- Supplied passage
"""

A hymn to the crown of thorns, _Sacrae Christi celebremus_, is quite in the manner of Adam of St. Victor; the same marvellous ingenuity of allusion to remote Scripture facts, and the same technical mastery of flowing verse. The _Novum sidus exoritur_ is the oldest Transfiguration hymn—that being now a Church festival—and by no means the worst.

The sequence on the Three Holy Kings (or Magi), who brought offerings to the infant Saviour, which begins _Majestati sacrosanctae_, is referred by some critics to the next century. But as it occurs in the list of sequences which Joachim Brander, a monk of St. Gall, drew up in 1507 for Abbot Franz von Gaisberg of that monastery, it probably belongs to the fifteenth century. Brander enumerates three hundred and seventy-eight sequences, specifying their subjects and authors, the latter not always successfully, and closes with that which Franz von Gaisberg composed in honor of Notker Balbulus. His list will be found in Daniel’s fifth volume. Of this, in commemoration of the three kings, whose relics are supposed to rest in the cathedral at Koeln (Cologne), he says that it is beautiful and one of the best. Mr. Duffield has left a translation of part:

“A threefold gift three kings have brought To Christ, God-man, who once was wrought In flesh and spirit equally; A God triune by gifts adored— Three gifts which mark one perfect Lord, Whose essence is triunity.

"""

- Activity
Reproduce the passage on medieval hymns between "A hymn to the" and "means the worst.", inclusive, switching "ingenuity" to "cleverness". The saved entries that come next are separate material with no connection to the passage on medieval hymns.

Saved entries
"""

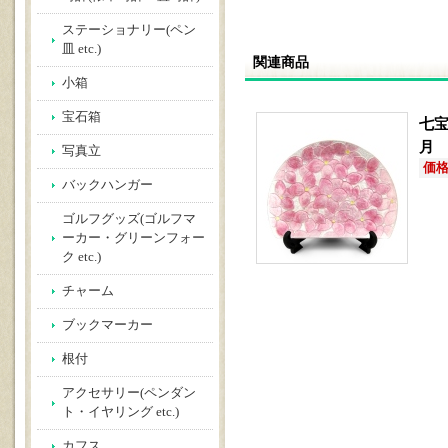
ステーショナリー(ペン
皿 etc.)
関連商品
小箱
宝石箱
七宝
月
写真立
価格(
バックハンガー
ゴルフグッズ(ゴルフマ
ーカー・グリーンフォー
ク etc.)
チャーム
ブックマーカー
根付
アクセサリー(ペンダン
ト・イヤリング etc.)
カフス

"""

- Output of the task
A hymn to the crown of thorns, _Sacrae Christi celebremus_, is quite in the manner of Adam of St. Victor; the same marvellous cleverness of allusion to remote Scripture facts, and the same technical mastery of flowing verse. The _Novum sidus exoritur_ is the oldest Transfiguration hymn—that being now a Church festival—and by no means the worst.